Another factor dramatically increasing the risks with this technology is the ease of which the above-described attacks could be mounted. Again, speaking comparatively to other technologies, an attacker almost always is limited to someone with a high level of expertise in some part of the field of computing. With the HomeLink, virtually anybody would be able to use it to gain access to a victim’s physical premises. Increasing the pool of people with the ability to launch an attack inevitably increases the total number of attacks, and with the pool of able attackers being nearly the entire population, the assessed threats come with significantly higher associated risk.

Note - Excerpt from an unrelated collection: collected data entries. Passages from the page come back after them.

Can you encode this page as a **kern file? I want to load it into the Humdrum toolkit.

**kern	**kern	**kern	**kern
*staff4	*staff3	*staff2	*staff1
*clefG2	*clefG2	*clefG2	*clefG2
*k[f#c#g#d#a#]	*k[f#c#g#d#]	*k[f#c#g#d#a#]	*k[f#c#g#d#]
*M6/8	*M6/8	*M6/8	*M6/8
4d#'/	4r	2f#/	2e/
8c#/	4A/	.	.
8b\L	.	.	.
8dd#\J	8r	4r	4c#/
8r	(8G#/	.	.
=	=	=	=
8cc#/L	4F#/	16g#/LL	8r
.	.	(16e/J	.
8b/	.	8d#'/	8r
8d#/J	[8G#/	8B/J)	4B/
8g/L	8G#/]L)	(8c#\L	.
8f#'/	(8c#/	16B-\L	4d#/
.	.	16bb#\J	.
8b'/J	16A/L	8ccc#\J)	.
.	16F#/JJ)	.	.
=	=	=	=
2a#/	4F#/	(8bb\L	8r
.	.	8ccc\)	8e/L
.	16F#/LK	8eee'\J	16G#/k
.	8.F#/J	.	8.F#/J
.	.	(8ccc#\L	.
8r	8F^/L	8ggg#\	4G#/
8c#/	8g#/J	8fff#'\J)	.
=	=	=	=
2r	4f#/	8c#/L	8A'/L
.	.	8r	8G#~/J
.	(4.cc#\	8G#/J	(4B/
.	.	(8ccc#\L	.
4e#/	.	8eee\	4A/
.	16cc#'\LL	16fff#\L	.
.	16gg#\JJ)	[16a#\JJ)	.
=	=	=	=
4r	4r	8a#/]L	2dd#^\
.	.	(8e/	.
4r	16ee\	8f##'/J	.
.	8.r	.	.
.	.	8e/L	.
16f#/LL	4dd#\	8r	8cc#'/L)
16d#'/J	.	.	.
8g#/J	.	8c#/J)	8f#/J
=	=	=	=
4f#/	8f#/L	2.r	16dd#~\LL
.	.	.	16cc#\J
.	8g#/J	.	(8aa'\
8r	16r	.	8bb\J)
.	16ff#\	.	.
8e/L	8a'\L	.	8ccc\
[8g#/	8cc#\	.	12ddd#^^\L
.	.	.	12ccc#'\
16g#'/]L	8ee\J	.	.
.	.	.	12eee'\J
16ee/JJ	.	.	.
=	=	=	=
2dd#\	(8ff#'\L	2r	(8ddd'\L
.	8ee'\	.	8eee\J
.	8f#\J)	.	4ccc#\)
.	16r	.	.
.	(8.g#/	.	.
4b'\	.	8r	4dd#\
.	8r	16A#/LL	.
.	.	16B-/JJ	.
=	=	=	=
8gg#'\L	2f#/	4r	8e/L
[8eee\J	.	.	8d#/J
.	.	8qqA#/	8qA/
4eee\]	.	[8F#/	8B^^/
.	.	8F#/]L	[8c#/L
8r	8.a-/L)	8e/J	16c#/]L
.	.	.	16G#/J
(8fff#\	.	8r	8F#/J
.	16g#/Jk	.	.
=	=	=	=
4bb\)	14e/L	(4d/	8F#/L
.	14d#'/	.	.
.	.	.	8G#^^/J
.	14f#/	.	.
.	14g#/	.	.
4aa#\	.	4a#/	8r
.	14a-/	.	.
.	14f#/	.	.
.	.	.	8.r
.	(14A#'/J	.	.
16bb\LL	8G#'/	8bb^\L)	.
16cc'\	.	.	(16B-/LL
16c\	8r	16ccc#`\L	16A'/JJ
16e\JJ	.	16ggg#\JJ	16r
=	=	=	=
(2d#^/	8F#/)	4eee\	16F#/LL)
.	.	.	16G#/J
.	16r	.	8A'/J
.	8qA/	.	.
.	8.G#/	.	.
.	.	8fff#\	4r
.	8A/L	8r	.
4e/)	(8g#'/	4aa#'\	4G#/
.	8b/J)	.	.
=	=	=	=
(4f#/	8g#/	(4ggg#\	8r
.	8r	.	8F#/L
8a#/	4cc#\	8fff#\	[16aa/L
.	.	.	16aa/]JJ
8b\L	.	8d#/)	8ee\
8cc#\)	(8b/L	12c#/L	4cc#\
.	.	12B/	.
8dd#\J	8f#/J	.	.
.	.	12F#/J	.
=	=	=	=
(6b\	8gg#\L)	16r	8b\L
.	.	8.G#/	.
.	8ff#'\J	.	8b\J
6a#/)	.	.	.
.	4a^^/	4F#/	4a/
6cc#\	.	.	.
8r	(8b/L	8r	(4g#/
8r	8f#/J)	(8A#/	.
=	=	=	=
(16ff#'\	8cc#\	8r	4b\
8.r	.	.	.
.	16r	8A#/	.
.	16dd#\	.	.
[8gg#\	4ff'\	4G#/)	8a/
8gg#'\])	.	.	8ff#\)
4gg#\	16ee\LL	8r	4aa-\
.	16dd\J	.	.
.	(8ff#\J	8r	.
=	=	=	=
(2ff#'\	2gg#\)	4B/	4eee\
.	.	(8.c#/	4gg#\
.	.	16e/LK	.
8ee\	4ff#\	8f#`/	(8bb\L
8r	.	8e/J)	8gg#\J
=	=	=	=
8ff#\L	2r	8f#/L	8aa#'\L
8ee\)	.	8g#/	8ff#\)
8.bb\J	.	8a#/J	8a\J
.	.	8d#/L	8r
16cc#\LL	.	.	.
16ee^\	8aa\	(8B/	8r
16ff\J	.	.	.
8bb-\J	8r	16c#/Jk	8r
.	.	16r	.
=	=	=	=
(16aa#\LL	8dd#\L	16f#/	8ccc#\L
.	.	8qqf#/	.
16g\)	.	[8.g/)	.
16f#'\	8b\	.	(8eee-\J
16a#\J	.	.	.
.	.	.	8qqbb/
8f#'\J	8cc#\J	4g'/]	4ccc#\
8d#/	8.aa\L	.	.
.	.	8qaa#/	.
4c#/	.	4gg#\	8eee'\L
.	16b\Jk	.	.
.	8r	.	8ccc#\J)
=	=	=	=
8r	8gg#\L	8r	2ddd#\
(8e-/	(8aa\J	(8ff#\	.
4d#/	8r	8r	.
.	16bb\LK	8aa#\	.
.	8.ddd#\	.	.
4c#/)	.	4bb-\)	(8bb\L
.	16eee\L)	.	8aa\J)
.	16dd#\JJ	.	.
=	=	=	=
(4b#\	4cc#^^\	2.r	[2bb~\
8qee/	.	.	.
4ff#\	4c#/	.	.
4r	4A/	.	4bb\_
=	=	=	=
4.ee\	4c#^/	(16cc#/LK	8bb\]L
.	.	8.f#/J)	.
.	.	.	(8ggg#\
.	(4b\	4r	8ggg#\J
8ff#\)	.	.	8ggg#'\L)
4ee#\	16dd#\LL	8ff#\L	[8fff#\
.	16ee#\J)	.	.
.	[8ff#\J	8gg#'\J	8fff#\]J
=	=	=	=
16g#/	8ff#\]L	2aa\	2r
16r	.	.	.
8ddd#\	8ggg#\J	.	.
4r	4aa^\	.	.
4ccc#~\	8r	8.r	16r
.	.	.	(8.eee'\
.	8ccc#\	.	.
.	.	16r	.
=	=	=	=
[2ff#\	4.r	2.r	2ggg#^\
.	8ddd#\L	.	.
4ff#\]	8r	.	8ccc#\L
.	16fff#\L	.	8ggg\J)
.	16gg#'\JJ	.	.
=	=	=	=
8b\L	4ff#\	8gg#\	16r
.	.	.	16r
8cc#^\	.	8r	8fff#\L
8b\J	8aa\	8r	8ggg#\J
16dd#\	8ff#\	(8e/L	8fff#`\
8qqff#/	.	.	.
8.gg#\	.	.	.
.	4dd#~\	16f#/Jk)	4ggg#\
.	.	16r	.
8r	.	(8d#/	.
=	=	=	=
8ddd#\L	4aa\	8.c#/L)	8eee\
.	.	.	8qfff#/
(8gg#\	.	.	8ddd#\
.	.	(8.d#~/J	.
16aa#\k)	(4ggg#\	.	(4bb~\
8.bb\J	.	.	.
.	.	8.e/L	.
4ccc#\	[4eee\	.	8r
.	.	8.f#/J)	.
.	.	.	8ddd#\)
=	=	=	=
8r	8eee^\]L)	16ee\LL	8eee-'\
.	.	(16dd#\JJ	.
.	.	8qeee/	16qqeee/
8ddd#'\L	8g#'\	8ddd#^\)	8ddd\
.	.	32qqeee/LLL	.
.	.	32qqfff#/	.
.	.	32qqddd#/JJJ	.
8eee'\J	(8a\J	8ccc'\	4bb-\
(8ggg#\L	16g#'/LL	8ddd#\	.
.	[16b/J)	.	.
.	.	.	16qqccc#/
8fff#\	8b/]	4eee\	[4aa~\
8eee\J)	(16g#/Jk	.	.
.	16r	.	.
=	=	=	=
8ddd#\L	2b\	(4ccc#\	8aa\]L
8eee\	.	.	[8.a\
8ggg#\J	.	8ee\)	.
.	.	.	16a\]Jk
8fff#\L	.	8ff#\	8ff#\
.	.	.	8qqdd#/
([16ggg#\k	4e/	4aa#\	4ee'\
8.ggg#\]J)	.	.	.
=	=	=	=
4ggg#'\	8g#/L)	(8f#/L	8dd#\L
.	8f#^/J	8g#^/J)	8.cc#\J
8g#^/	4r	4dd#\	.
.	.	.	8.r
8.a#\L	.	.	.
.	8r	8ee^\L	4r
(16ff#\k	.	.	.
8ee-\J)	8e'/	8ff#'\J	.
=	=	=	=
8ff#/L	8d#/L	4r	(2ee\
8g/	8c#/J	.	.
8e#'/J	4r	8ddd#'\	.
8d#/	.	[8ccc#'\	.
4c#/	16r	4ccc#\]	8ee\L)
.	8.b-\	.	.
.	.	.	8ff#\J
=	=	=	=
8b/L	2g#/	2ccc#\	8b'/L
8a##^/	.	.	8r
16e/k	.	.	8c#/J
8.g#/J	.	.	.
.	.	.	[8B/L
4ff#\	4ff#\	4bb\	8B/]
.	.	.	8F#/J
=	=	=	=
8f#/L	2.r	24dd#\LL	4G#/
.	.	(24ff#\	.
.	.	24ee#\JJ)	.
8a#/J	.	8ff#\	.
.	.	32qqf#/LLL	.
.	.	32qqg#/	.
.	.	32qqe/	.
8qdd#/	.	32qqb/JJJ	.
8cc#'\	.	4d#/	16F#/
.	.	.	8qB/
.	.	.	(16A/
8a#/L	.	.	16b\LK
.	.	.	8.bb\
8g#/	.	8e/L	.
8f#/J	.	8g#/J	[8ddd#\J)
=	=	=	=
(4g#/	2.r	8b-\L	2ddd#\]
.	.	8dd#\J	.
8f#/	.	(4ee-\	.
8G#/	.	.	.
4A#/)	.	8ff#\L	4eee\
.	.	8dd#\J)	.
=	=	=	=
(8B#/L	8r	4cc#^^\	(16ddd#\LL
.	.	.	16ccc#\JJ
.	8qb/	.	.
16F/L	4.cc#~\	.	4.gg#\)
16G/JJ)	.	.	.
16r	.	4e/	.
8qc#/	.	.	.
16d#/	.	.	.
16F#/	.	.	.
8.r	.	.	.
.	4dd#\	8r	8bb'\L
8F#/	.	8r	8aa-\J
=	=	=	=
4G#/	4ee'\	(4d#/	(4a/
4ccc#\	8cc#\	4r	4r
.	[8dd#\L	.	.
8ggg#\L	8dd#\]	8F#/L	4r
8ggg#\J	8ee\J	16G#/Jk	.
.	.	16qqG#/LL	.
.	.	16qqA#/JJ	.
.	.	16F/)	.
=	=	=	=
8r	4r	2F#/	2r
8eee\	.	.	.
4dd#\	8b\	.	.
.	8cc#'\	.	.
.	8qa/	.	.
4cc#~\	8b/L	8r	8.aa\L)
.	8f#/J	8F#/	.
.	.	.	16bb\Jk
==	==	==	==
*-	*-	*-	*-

One avenue of the vulnerability of the HomeLink that lowers the security risk is the way in which attacks must be carried out. When a security vulnerability is exploitable by computer experts working in the comfort of their living room (or their parents’ basement), the adversary has their own sense of security and anonymity. Also, they are typically attacking a nameless, faceless individual that they will never have to actually see. Attackers using the HomeLink to gain access to people’s homes put themselves in a great deal more exposure and risk, and in a situation many otherwise would-be attackers are not comfortable. This eliminates the attacker who has nothing better to do with their computer and is simply bored. Unfortunately, this also means that the attacks that are launched are deliberate and well thought-through, and are most likely of the very dangerous variety. In a sense, the attacks using the HomeLink are likely to come from the least ethical people, lowering the number of potential attackers, but increasing the risk of the attack being more malicious.

Conclusion

In summary, the HomeLink is a potentially dangerous device. It is a seemingly innocuous piece of technology, but the risks associated with its assets are of the highest magnitude. Nothing is more important for a product to protect than personal physical safety, and the HomeLink can be used to directly jeopardize victims’ well-being.  What’s more, this device poses a threat to the privacy and security of users who don’t own it and don’t use it. Without using the defenses described above, every person with an automatic garage door or gate is vulnerable just because of the existence of the HomeLink. The set of people with the ability to use the device maliciously is extraordinarily large, as is the set of potential victims. These potential threats and vulnerabilities are something the manufacturer will hopefully take into serious consideration.